Medbh McGuckian's poetry studiously and notoriously resists paraphrase. It is protective towards its influences and origins, being concerned to present the essence of experience rather than its surface events. This is poetry full of the weather, flowers, the seasons, trees, earth, water, the sun, the moon, shifting light. Images of the familial, of nurture and fructification predominate.

Our experience of reading the poems is of witnessing a phrase or image exfoliate from the previous one. We are shown “Tricks [we] might guess from this unfastened button, / A pen mislaid, a word misread”, and are left guessing, as the poem continues to hold the hiding-places of its fertility to itself. From line to line, from poem to poem, from collection to collection, McGuckian plays complex variations around and through her essential themes in an ever-open, playful, continuing exploration of nuance and possibility. The slightly hallucinatory quality of the writing; the sense of wandering from image to image, almost from sentence to sentence; the sense of slippage between images and sentences: all leave the relation between poem and world suggestively tenuous yet full of potential.

The revisions in this new edition of her first collection, The Flower Master (1982), confirm the intensity and coherence of McGuckian's poetic preoccupations and method throughout the past twelve years. Not only are there poems here which did not appear in the original edition, but twelve of the poems which appeared there have now been dropped. In the process, The Flower Master has become a much tighter, more concentrated book; nearly all of the poems now engage with floral imagery, either as generating idea, or metaphorical resource. The repositioning of poems which originally stood on their own as part of mini-sequences in this new version only furthers the sense of accumulation and concentration among and between the various parts of the book. McGuckian's are poems which always work through dialogue, the one with the other, and the addition of seventeen poems which did not appear in the first version of the collection sharpens the book's range of tones and adds a welcome note of scepticism towards its presiding theme.

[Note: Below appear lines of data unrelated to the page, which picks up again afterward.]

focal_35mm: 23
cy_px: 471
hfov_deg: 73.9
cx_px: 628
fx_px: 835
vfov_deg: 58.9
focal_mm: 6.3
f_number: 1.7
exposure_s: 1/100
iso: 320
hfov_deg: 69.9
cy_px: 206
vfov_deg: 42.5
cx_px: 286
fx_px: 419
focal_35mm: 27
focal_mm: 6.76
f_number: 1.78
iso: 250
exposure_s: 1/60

The book's revised dedication, “for my mother without my father”, indicates the centre of The Flower Master's concerns, a concentration on the female and the poet's own move through a sense of adolescent potential and exuberance to the attainment of adult love. But even this narrative remains subliminal, oblique. The idea of the flower master that oversees the collection establishes its language of flowers as the language of both the poet's and the poetry's sources. As the title poem has it, here, “We learn the coolness of straight edges, how / To stroke gently the necks of daffodils / And make them throw their heads back to the sun.”

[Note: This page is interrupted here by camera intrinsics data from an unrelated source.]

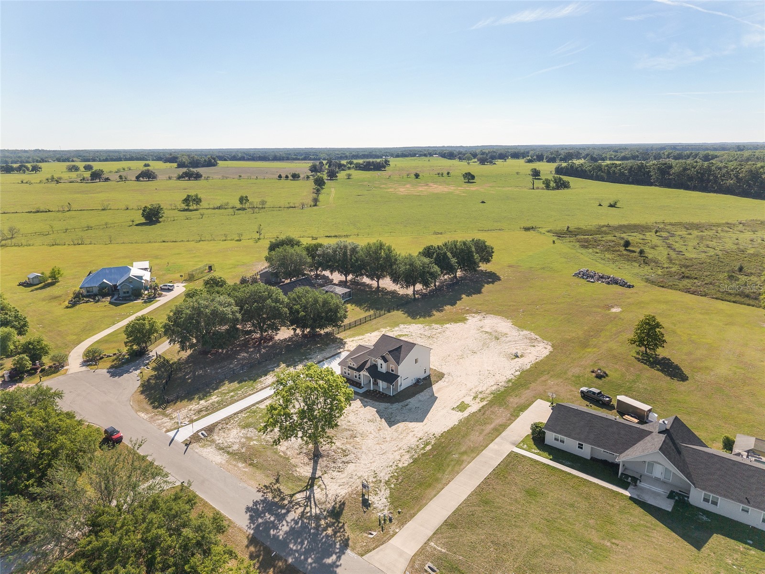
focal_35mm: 24
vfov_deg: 56.8
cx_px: 382
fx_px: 530
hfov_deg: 71.6
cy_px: 287
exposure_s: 1/5000
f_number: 1.8
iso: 250
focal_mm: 8.67
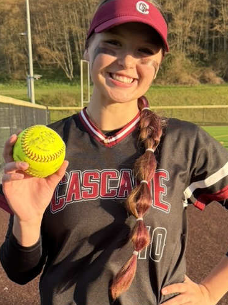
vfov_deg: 37.9
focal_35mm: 50
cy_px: 198
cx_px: 122
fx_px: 439
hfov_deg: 29.1
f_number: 1.78
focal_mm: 6.76
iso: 80
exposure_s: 1/1174
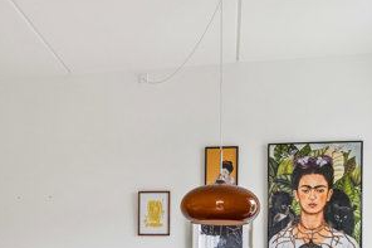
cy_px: 268
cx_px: 94
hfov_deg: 36.1
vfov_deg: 23.6
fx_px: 558
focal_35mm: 54
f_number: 7.1
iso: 800
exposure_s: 1/15
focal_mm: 20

There could be something complaisant about the way such descriptions can always be made to stand as metaphors for the manner and method of the poetry, however, and it is a virtue of some of the new poems that they bring a heightened level of self-consciousness, which allows such slippages around notions of organicism to be questioned. In “Gladiolus”, we are told that this flower's “only aim” is “the art / of making oneself loved”; in “Spring”, a poem which lends weight to the uneasy, frustrated adolescence in the book's early poems, the narrator rises from bed “To stare at the February moon. // … My breathing marbled the pane: / There was my face in the window, / Frosted, so hard to see through.” This is an opaqueness which is alert to the dangers of self-regard in any mastery of image and form, and it enlivens the note of protectiveness which continues in other of the additional poems. “No one knows what goes on inside a clock”, the last line of “My Mother” tells us; it is the achievement of this new edition of The Flower Master that it manages to make McGuckian's continued sense of the untranslatability of the sources of nurture more concentrated, but also more various and more questionable than it was in the book's original form.